The gWQS package extends WQS regression to applications with continuous and categorical outcomes and implements the random subset WQS and the repeated holdout WQS. In practical terms, the primary outputs of an analysis are the parameter estimates and significance tests for the overall index effect of predictor variables, and the estimated weights assigned to each predictor, which identify the relevant contribution of each variable to the relationship between the WQS index and the outcome variable.

For additional theoretical background on WQS regression and its extensions, see the references provided below.

2 How to use the gWQS package

The main functions of the gWQS package are gwqs and gwqs_multinom. The first extends WQS regression to applications with continuous, categorical and count outcomes; the second extends WQS regression to applications with categorical outcomes with more than 2 non-ordinal categories while both functions include the option rs that allows to apply a random subset implementation of WQS and the argument rh that if set greater than 1 implements a repeated holdout validation procedure. In this vignette we will only show the application of WQS to a continuous outcome. We created the wqs_data dataset (available once the package is installed and loaded) to show how to use this function. These data reflect 59 exposure concentrations simulated from a distribution of 34 PCB exposures and 25 phthalate biomarkers measured in subjects participating in the NHANES study (2001-2002). Additionally, 8 outcome measures were simulated applying different distributions and fixed beta coefficients to the predictors. In particular y and yLBX were simulated from a normal distribution, ybin and ybinLBX from a binomial distribution, ymultinom and ymultinomLBX from a multinomial distribution and ycount and ycountLBX from a Poisson distribution. The sex variable was also simulated to allow to adjust for a covariate in the model (see the wqs_data help page for more details). This dataset can thus be used to test the gWQS package by analyzing the mixture effect of the simulated chemicals on the different outcomes, with adjustments for covariates.

2.1 Example

2.1.1 Step 1

Following the algorithm proposed in Renzetti et al. (2023) we start fitting a WQS regression with two indices, one exploring the positive and the second exploring the negative direction specifying the terms pwqs and nwqs, respectively. We also opted for the repeated holdout validation procedure to get more stable results. The following script calls a WQS model for a continuous outcome using the function gwqs that returns an object of class gwqs; the three functions gwqs_barplot, gwqs_scatterplot and gwqs_fitted_vs_resid allows to plot the figures shown in figure 2.1:

library(gWQS)
## Welcome to Weighted Quantile Sum (WQS) Regression.
## If you are using a Mac you have to install XQuartz.
## You can download it from: https://www.xquartz.org/
library(ggplot2)
library(knitr)
library(kableExtra)
library(reshape2)

# we save the names of the mixture variables in the variable "PCBs"
PCBs <- names(wqs_data)[1:34]
# we run the model and save the results in the variable "results2i"
results2i <- gwqs(yLBX ~ pwqs + nwqs, mix_name = PCBs, data = wqs_data, 
                  q = 10, validation = 0.6, b = 5, b1_pos = TRUE, rh = 5,
                  family = "gaussian", seed = 2016)
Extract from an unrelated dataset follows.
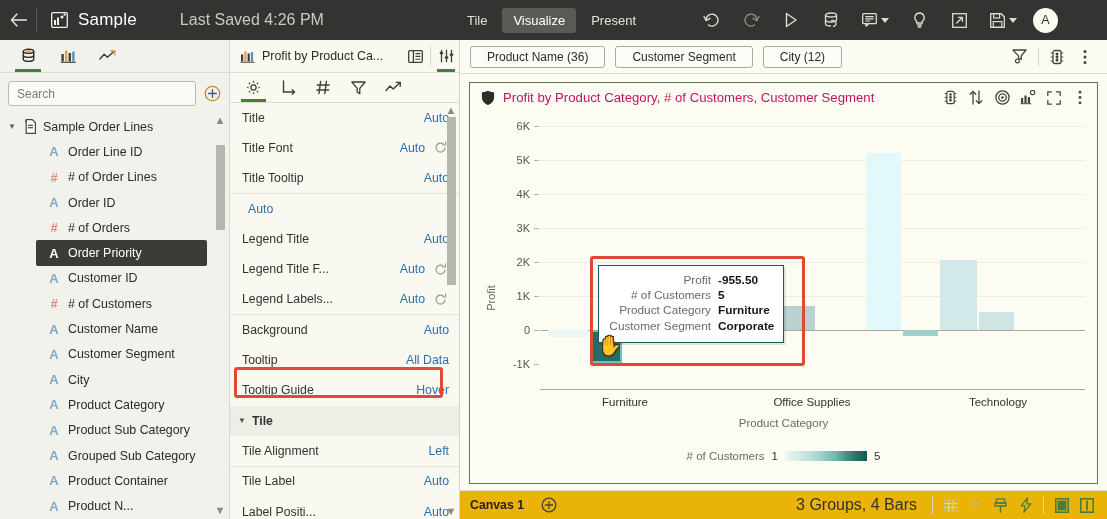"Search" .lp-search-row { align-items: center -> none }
This WQS model tests the relationship between our dependent variable, y, and a WQS index estimated from ranking exposure concentrations in deciles (q = 10); in the gwqs formula the wqs (when we want to build a single index) or the pwqs and nwqs (when we want to build a double index) terms must be included as if they were present in the dataset. The data were divided in 40% of the dataset for training and 60% for validation (validation = 0.6) and we repeated this split procedure 5 times (rh = 5), and 5 bootstrap samples (b = 5) for parameter estimation were assigned (in practical applications we suggest at least 100 repeated holdout validation and 100 bootstrap samples to be used). We first examined a bidirectional association including both the positive (pwqs) and negative (nwqs) indices. We linked our model to a gaussian distribution to test for relationships between the continuous outcome and exposures (family = "gaussian", other families available within the gwqs function are "binomial", "poisson", "quasipoisson" and "negbin" while the function gwqs_multinom allows to fit a WQS regression for multinomial outcomes), and fixed the seed to 2016 for reproducible results (seed = 2016).

To test the statistical significance of the association between the variables in the model, the following code has to be run as for a classical R regression function:

summary(results2i)
## 
## Call:
## gwqs(formula = yLBX ~ pwqs + nwqs, data = wqs_data, mix_name = PCBs, 
##     rh = 5, b = 5, b1_pos = TRUE, q = 10, validation = 0.6, family = "gaussian", 
##     seed = 2016)
## 
## 
## Coefficients:
##             Estimate Std. Error    2.5 % 97.5 %
## (Intercept) -4.58713    0.32556 -5.22523 -3.949
## pwqs         1.10822    0.10478  0.90286  1.314
## nwqs        -0.06928    0.05128 -0.16979  0.031
## 
## (Mean dispersion parameter for gaussian family taken to be 1.194416)
## 
##     Mean null deviance: 633.40  on 301  degrees of freedom
## Mean residual deviance: 352.68  on 299  degrees of freedom
## 
## Mean AIC:  902.91

From this output we can observe a statistically significant association in the positive (\(\beta\) = 1.108 95%CI 0.903, 1.314) but not in the negative direction (\(\beta\) = -0.069 95%CI -0.170, 0.031). We can also draw some useful plots using the following secondary functions built in the gWQS package:

# bar plot
gwqs_barplot(results2i)
# scatter plot y vs wqs
gwqs_scatterplot(results2i)
# scatter plot residuals vs fitted values
gwqs_fitted_vs_resid(results2i)
# boxplot of the weights estimated at each repeated holdout step
gwqs_boxplot(results2i)